Russia has signed a treaty with Crimean leaders confirming it will annex the Ukrainian peninsular of Crimea.

The treaty was signed by Russian President Vladimir Putin and Crimean leaders’ on Tuesday 18th March. Shortly after the signing, a Ukrainian serviceman was killed in an attack on a base in Crimea, Kiev has claimed. According to The defence ministry the attack took place in Crimea’s capital, Simferopol.

In response to the treaty, the US called an emergency G7-EU crisis meeting in The Hague next week whilst the new Ukrainian government in the country’s capital Kiev said it would not accept the treaty. “We do not recognise and never will recognise the so-called independence or the so-called agreement on Crimea joining the Russian Federation” said Ukraine’s Foreign Minister.

The treaty comes after a referendum held in Crimea on Sunday 15th March, deciding if Crimea should become part of Russia. Crimean officials say that 97% of voters supported splitting from Ukraine although the referendum was declared illegal by many in the west, including the UK and the USA.

Since the referendum both the EU and the US have imposed sanctions on Russian and Ukrainian individuals. These individuals include the Prime Minister of Crimea whose election, in the presence of a Russian gunman, was declared unconstitutional by the EU. The sanctions involve banning travel and freezing assets for people who played a key part in Crimea’s referendum. US President Barack Obama said that unless Russia de-escalated the situation they would be “ready to impose further sanctions”.
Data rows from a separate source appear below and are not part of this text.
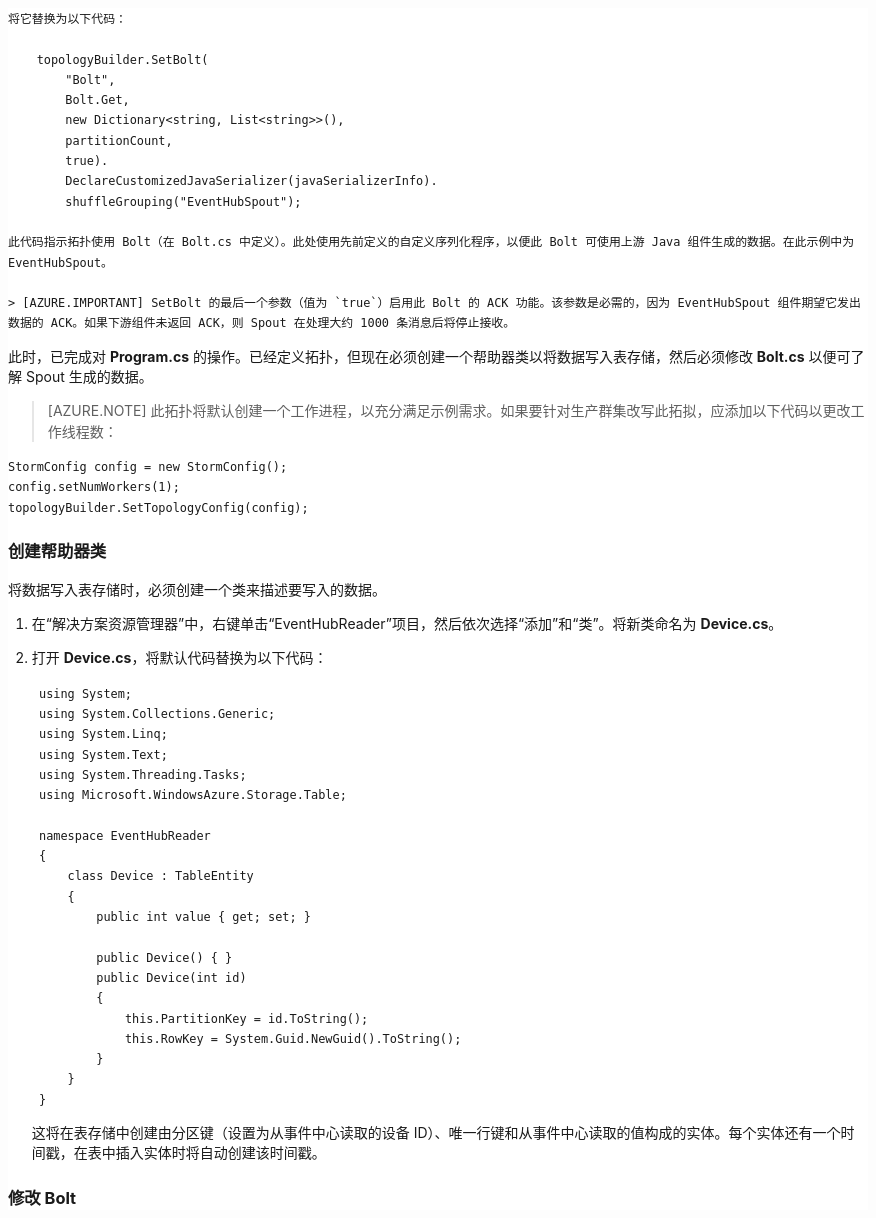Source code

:     将它替换为以下代码：

        topologyBuilder.SetBolt(
            "Bolt",
            Bolt.Get,
            new Dictionary<string, List<string>>(),
            partitionCount,
            true).
            DeclareCustomizedJavaSerializer(javaSerializerInfo).
            shuffleGrouping("EventHubSpout");

    此代码指示拓扑使用 Bolt（在 Bolt.cs 中定义）。此处使用先前定义的自定义序列化程序，以便此 Bolt 可使用上游 Java 组件生成的数据。在此示例中为 EventHubSpout。

    > [AZURE.IMPORTANT] SetBolt 的最后一个参数（值为 `true`）启用此 Bolt 的 ACK 功能。该参数是必需的，因为 EventHubSpout 组件期望它发出数据的 ACK。如果下游组件未返回 ACK，则 Spout 在处理大约 1000 条消息后将停止接收。

此时，已完成对 **Program.cs** 的操作。已经定义拓扑，但现在必须创建一个帮助器类以将数据写入表存储，然后必须修改 **Bolt.cs** 以便可了解 Spout 生成的数据。

> [AZURE.NOTE] 此拓扑将默认创建一个工作进程，以充分满足示例需求。如果要针对生产群集改写此拓拟，应添加以下代码以更改工作线程数：

    StormConfig config = new StormConfig();
    config.setNumWorkers(1);
    topologyBuilder.SetTopologyConfig(config);


### 创建帮助器类

将数据写入表存储时，必须创建一个类来描述要写入的数据。

1. 在“解决方案资源管理器”中，右键单击“EventHubReader”项目，然后依次选择“添加”和“类”。将新类命名为 **Device.cs**。

2. 打开 **Device.cs**，将默认代码替换为以下代码：

        using System;
        using System.Collections.Generic;
        using System.Linq;
        using System.Text;
        using System.Threading.Tasks;
        using Microsoft.WindowsAzure.Storage.Table;

        namespace EventHubReader
        {
            class Device : TableEntity
            {
                public int value { get; set; }

                public Device() { }
                public Device(int id)
                {
                    this.PartitionKey = id.ToString();
                    this.RowKey = System.Guid.NewGuid().ToString();
                }
            }
        }

    这将在表存储中创建由分区键（设置为从事件中心读取的设备 ID）、唯一行键和从事件中心读取的值构成的实体。每个实体还有一个时间戳，在表中插入实体时将自动创建该时间戳。

### 修改 Bolt
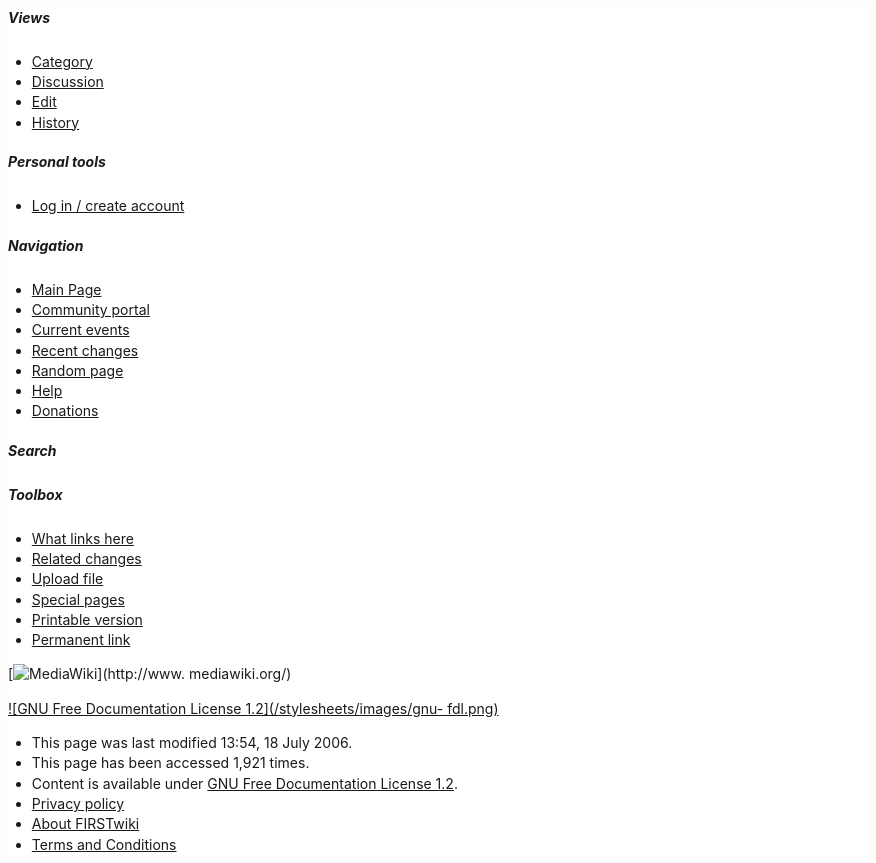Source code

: ##### Views

  * [Category](/index.php/Category:Articles_that_need_to_be_formatted)
  * [Discussion](/index.php?title=Category_talk:Articles_that_need_to_be_formatted&action=edit)
  * [Edit](/index.php?title=Category:Articles_that_need_to_be_formatted&action=edit)
  * [History](/index.php?title=Category:Articles_that_need_to_be_formatted&action=history)

##### Personal tools

  * [Log in / create account](/index.php?title=Special:Userlogin&returnto=Category:Articles_that_need_to_be_formatted)

[](/index.php/Main_Page "Main Page" )

##### Navigation

  * [Main Page](/index.php/Main_Page)
  * [Community portal](/index.php/FIRSTwiki:Community_portal)
  * [Current events](/index.php/Current_events)
  * [Recent changes](/index.php/Special:Recentchanges)
  * [Random page](/index.php/Special:Random)
  * [Help](/index.php/FIRSTwiki:Help)
  * [Donations](/index.php/FIRSTwiki:Site_support)

##### Search



##### Toolbox

  * [What links here](/index.php/Special:Whatlinkshere/Category:Articles_that_need_to_be_formatted)
  * [Related changes](/index.php/Special:Recentchangeslinked/Category:Articles_that_need_to_be_formatted)
  * [Upload file](/index.php/Special:Upload)
  * [Special pages](/index.php/Special:Specialpages)
  * [Printable version](/index.php?title=Category:Articles_that_need_to_be_formatted&printable=yes)
  * [Permanent link](/index.php?title=Category:Articles_that_need_to_be_formatted&oldid=49109)

[![MediaWiki](/skins/common/images/poweredby_mediawiki_88x31.png)](http://www.
mediawiki.org/)

[![GNU Free Documentation License 1.2](/stylesheets/images/gnu-
fdl.png)](http://www.gnu.org/copyleft/fdl.html)

  * This page was last modified 13:54, 18 July 2006.
  * This page has been accessed 1,921 times.
  * Content is available under [GNU Free Documentation License 1.2](http://www.gnu.org/copyleft/fdl.html "http://www.gnu.org/copyleft/fdl.html" ).
  * [Privacy policy](/index.php/FIRSTwiki:Privacy_policy "FIRSTwiki:Privacy policy" )
  * [About FIRSTwiki](/index.php/FIRSTwiki:About "FIRSTwiki:About" )
  * [Terms and Conditions](/index.php/FIRSTwiki:Terms_and_conditions "FIRSTwiki:Terms and conditions" )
Despite the sanctions, Russia has shown no signs of ceasing its activity in Crimea. Russian gunmen have been installed in Crimea since February. After the signing, Putin told crowds in Moscow’s Red Square that “Crimea and Sevastopol are returning to… their home shores, to their home port, to Russia!” In a televised address, Putin said “In the hearts and minds of people, Crimea has always been and remains an inseparable part of Russia” and that “The people of Crimea clearly and convincingly expressed their will – they want to be with Russia”. He also claimed that Crimea’s removal whilst under Soviet control from Russia to Ukraine was a “historical injustice”.